Enhanced reproducibility and transparency via Git-based version control and detailed changelogs.
Challenges and Considerations When Deploying Long-Running Claude
While promising, this approach also presents challenges:
Defining clear and measurable success criteria is essential to guide the agent effectively.
Some scientific tasks require deep domain expertise that may limit the agent’s autonomous capabilities.
Managing compute resources and job scheduling on HPC clusters requires infrastructure knowledge.
Ensuring robust test oracles and reference implementations is critical for reliable validation.
Human oversight remains important for steering, updating instructions, and interpreting results.
Practical Tips for Implementing Long-Running Claude Workflows
Start with a well-defined project scope and success metrics documented in
CLAUDE.md.Set up comprehensive unit tests and integrate them into the agent’s workflow as a test oracle.
Use Git for version control and mandate commits only after passing all tests.
Leverage HPC clusters and terminal multiplexers to run sessions asynchronously and at scale.
Regularly review changelogs and update instructions to refine the agent’s approach.
Combine autonomous agent work with periodic human intervention for quality assurance.
Future Directions for AI-Driven Scientific Computing
Long-running Claude workflows represent a step toward more autonomous scientific discovery.

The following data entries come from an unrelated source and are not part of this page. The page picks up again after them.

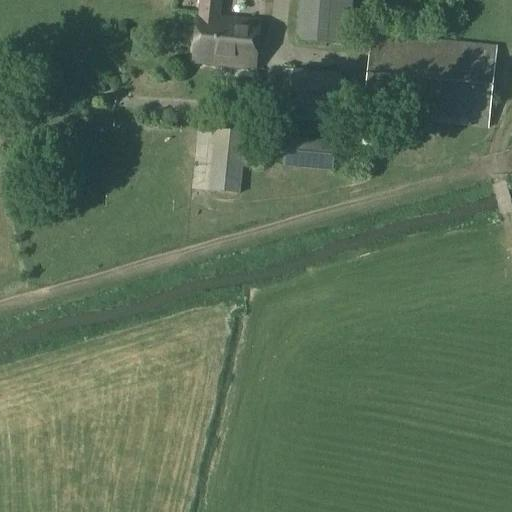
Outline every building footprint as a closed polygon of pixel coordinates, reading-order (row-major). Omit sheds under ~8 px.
[(200,0),(199,18),(198,18),(193,63),(254,69),(260,22),(219,18),(220,0),(200,0)] [(299,0),(296,42),(349,47),(353,0),(299,0)] [(497,47),(371,33),(362,116),(489,130),(497,47)] [(342,75),(294,70),(288,119),(336,125),(342,75)] [(246,133),(214,130),(208,192),(240,195),(246,133)] [(336,142),(286,137),(283,167),(333,172),(336,142)]
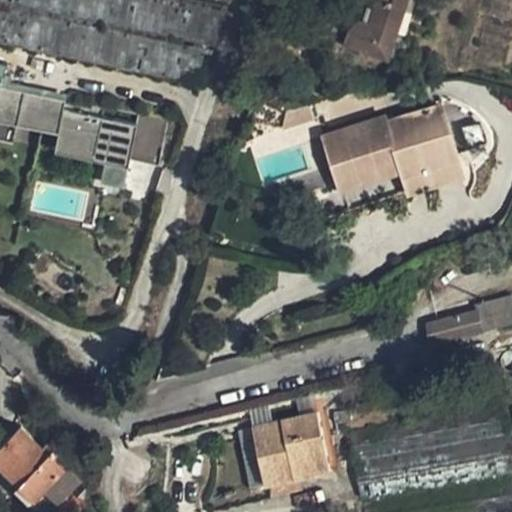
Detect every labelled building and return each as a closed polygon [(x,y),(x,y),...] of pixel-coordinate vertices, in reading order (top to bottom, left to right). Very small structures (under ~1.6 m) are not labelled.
[(345,43),(387,58),(406,0),(376,0),(368,24),(353,19),(345,43)] [(0,133),(15,136),(24,91),(0,85),(0,133)] [(36,93),(24,91),(17,125),(29,127),(36,93)] [(36,93),(29,127),(59,133),(56,144),(107,155),(105,162),(128,167),(129,160),(159,166),(168,121),(139,115),(137,125),(63,109),(65,100),(36,93)] [(383,117),(323,137),(340,190),(400,170),(408,192),(463,173),(440,104),(385,122),(383,117)] [(0,133),(0,140),(13,143),(15,136),(0,133)] [(107,155),(56,144),(55,151),(105,162),(107,155)] [(123,189),(128,167),(105,162),(100,184),(123,189)] [(344,202),(340,190),(317,198),(321,210),(344,202)] [(133,266),(94,258),(88,287),(128,295),(133,266)] [(485,307),(489,329),(511,322),(511,296),(486,303),(485,307)] [(477,311),(482,331),(489,329),(485,307),(477,309),(477,311)] [(428,324),(433,344),(482,331),(477,311),(428,324)] [(300,416),(318,411),(315,396),(297,401),(300,416)] [(510,475),(497,407),(352,435),(365,503),(510,475)] [(332,469),(318,411),(254,427),(254,428),(268,484),(332,469)] [(48,452),(20,425),(0,445),(0,463),(16,479),(34,497),(44,487),(58,500),(68,490),(80,477),(52,448),(48,452)] [(251,488),(268,484),(254,428),(238,432),(251,488)] [(16,479),(0,463),(0,481),(6,488),(16,479)] [(302,490),(298,477),(268,484),(271,498),(302,490)] [(75,498),(68,490),(58,500),(70,511),(85,511),(88,509),(90,482),(75,498)] [(366,511),(511,511),(511,487),(511,484),(366,511)]
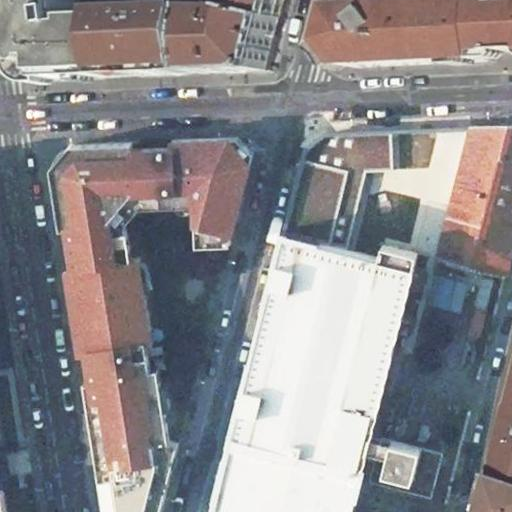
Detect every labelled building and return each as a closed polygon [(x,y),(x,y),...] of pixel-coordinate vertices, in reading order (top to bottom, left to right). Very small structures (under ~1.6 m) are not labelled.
[(24,0),(36,73),(37,73),(40,78),(46,82),(120,78),(120,69),(118,17),(82,19),(81,16),(85,14),(86,10),(84,7),(79,4),(78,0),(24,0)] [(255,0),(255,8),(255,9),(287,19),(291,0),(208,0),(208,6),(223,7),(222,0),(255,0)] [(348,0),(337,44),(356,68),(409,65),(481,62),(493,61),(493,54),(511,52),(511,3),(490,4),(490,1),(432,3),(426,8),(419,0),(348,0)] [(208,67),(208,75),(274,72),(287,19),(255,9),(255,8),(223,7),(208,6),(208,10),(208,67)] [(172,19),(149,20),(149,13),(118,14),(118,17),(120,69),(149,69),(150,77),(191,75),(190,68),(208,67),(208,10),(172,12),(172,19)] [(506,274),(511,250),(511,125),(472,128),(438,257),(438,260),(505,277),(506,274)] [(333,194),(349,133),(325,134),(305,150),(296,184),(296,185),(333,194)] [(195,204),(197,246),(230,244),(253,153),(237,138),(173,140),(173,147),(133,149),(133,142),(71,145),(52,168),(61,229),(67,228),(73,268),(68,269),(78,337),(84,336),(94,401),(88,402),(105,511),(161,511),(173,466),(170,465),(172,456),(175,457),(179,442),(170,440),(161,381),(152,383),(145,331),(151,330),(139,256),(132,257),(128,232),(121,233),(119,221),(137,200),(147,200),(147,207),(195,204)] [(284,233),(243,393),(231,443),(213,511),(352,511),(361,476),(368,449),(372,435),(374,426),(398,335),(420,252),(383,243),(380,257),(284,233)] [(378,451),(372,472),(382,475),(380,484),(432,498),(443,453),(381,437),(372,435),(368,449),(378,451)] [(372,472),(370,482),(380,484),(382,475),(372,472)] [(511,511),(511,477),(506,476),(496,511),(511,511)]
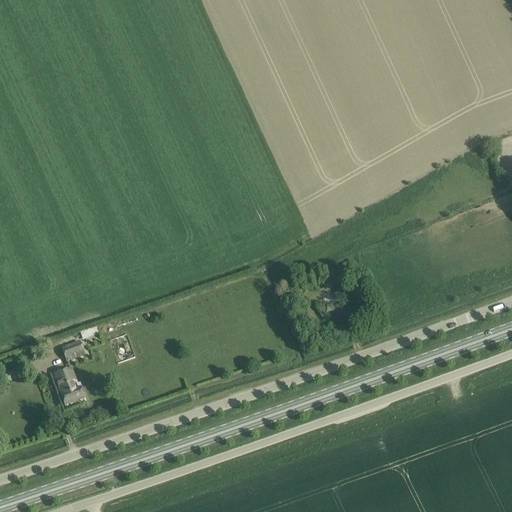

As AI models improve, we anticipate:
Greater integration of domain-specific knowledge bases to enhance agent expertise.
More sophisticated orchestration patterns allowing multiple agents to collaborate in parallel.
Expanded use of differentiable programming and gradient-based inference across scientific domains.
Improved interfaces for human-agent collaboration, enabling seamless steering and feedback.
Broader adoption within academic and industrial research environments to accelerate innovation.
Frequently Asked Questions
CLAUDE.md for project instructions and CHANGELOG.md as a progress log, enabling it to remember past work, update plans, and avoid repeating failed approaches across sessions.Call To Action
Unlock the potential of autonomous AI agents like Claude to accelerate your scientific computing projects. Implement long-running workflows with persistent memory, rigorous testing, and scalable infrastructure to transform complex research tasks into manageable, efficient processes.
Note: Provide a strategic conclusion reinforcing long-term business impact and keyword relevance.